Я причесалась, подправила макияж и отправилась к шефу поддерживать коллег.
* * *
Когда мы все трое, Галина Сергеевна, Лера и я, вернулись назад, то застали в кабинете женщину, стоящую около окна и нервно, как мне показалось, курящую сигарету. Женщина обернулась, и я даже вздрогнула от неожиданности: посетительницей оказалась не кто иная, как Кравчук Мария Львовна собственной персоной. Павлик, все еще сидевший, но уже не дремавший в кресле, лишь недоуменно пожал плечами и указал глазами на гостью.
— Здравствуйте, — произнесла Кравчук строгим голосом.
— Добрый день, — поприветствовала я ее. Поздоровались и все остальные члены съемочной бригады.
— Вы Ирина Лебедева? — это было обращено ко мне.
— Да, чем могу помочь?
— Я подруга Эллы Осиповой, Кравчук Мария Львовна. Ведь это вы собирались делать о ней передачу?
— Да, это так. То есть даже не собирались, а все еще собираемся. Теперь, так сказать, уже в память… — проговорила я.
— Я хотела бы поговорить с вами, — произнесла Кравчук. — Где мы можем это сделать?
— Да прямо здесь.
— Мне бы хотелось конфиденциально.
— Это мои сотрудники, и у меня нет от них секретов, — холодно объяснила я. Мне было неприятно, что эта женщина пришла сюда, да еще дает мне указания. Тем не менее на мой не слишком любезный тон она никак не отреагировала.
— Что ж, как прикажете. — Кравчук, не дожидаясь приглашения, села на стул.
— О чем вы хотели поговорить? — спросила я.
— О Николае Осипове. И об Элле, разумеется.
— Очень интересно. — Я подняла брови. — И что же вы хотите сказать?
— Мне бы хотелось, чтобы в вашей передаче была освещена тема личной жизни Эллы. Вы ведь собираетесь упомянуть об этом? — Кравчук скорее утверждала, чем спрашивала.
— Да, конечно, — согласилась я.
— Так вот, я хочу сделать официальное заявление, что муж Эллы, Николай Осипов, желал смерти своей жене.
— Что?! — Я едва не свалилась со стула, когда услышала подобное заявление. — Вы понимаете, насколько серьезно то, что вы говорите? Это ведь обвинение…
— Я отдаю отчет своим словам и готова повторить их для передачи.
— Вы хотите сказать, что Николай Осипов мог быть причастен к убийству своей жены?
— Не знаю, убивал он или нет, но то, что у него был мотив, — совершенно очевидно.
— Не могли бы вы объяснить все поподробней? — попросила я.
— За этим я сюда и пришла. — Кравчук поудобнее устроилась на стуле, видимо приготовившись к длительной беседе. Галина Сергеевна, Лера и Павлик слушали ее чуть ли не с открытым ртом. — Так вот. Я считаю, что Николай Осипов подделал завещание своей супруги. Согласно существующему завещанию Элла все свое движимое и недвижимое имущество оставила именно мужу. Но каждый, кто хоть немного знал Эллу и ее супруга, ни за что не поверит в то, что она могла завещать ему хоть сотую часть своего имущества, не говоря уже о целом состоянии. Это чистейшей воды абсурд! Этого просто не может быть! Нонсенс!
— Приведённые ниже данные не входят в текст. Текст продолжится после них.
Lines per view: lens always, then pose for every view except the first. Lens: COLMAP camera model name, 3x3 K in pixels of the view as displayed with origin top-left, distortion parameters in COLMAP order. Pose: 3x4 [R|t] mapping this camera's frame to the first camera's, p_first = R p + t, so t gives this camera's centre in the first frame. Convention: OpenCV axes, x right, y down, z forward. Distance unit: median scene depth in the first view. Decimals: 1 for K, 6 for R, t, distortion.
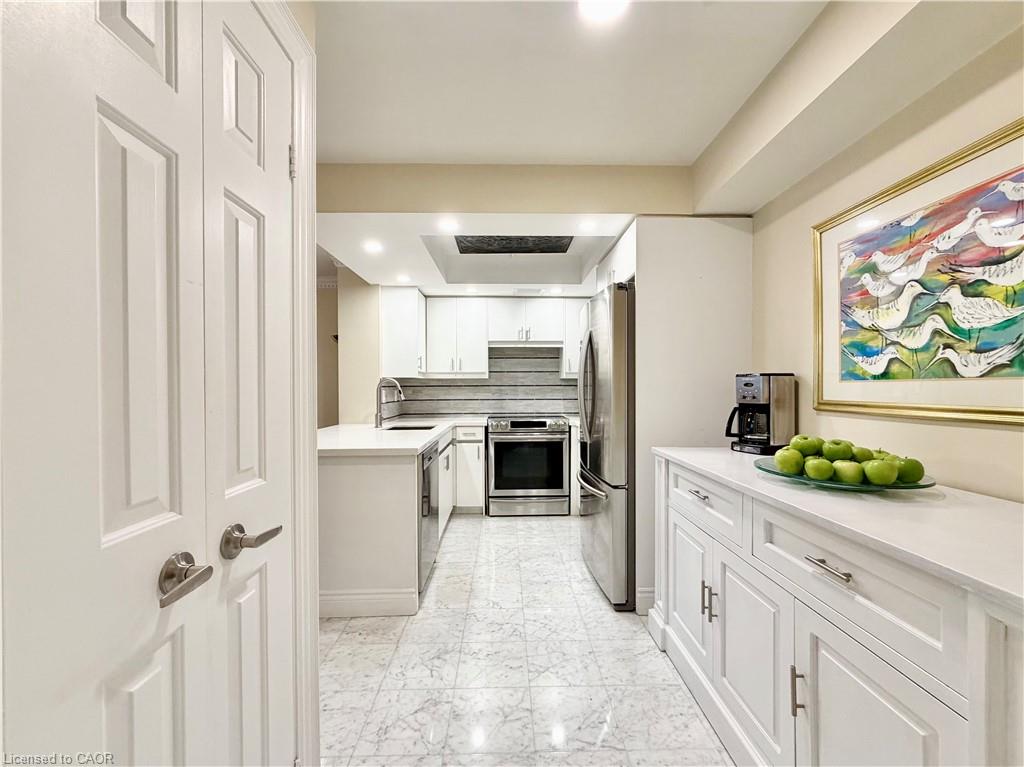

— Ну почему вы так считаете? Что удивительного в том, что жена завещает свое имущество после своей смерти мужу? — начала я.
— Ничего подобного! Только не в данном случае! Вы не знали Эллу, не знаете Николая, вы не знали, какие между ними были отношения. Это было что-то кошмарное! Для Эллы семейная жизнь подчас становилась просто невыносимой. Особенно в последние годы. Это был какой-то ад, а не семейная жизнь!
— Почему же она тогда не развелась с мужем, раз у них были столь трудные отношения?
— Она любила этого подонка! Точнее, она болела им, как наркоманка, была зависима от этого ужасного человека! Она ненавидела его и одновременно не могла представить себе и дня жизни без него.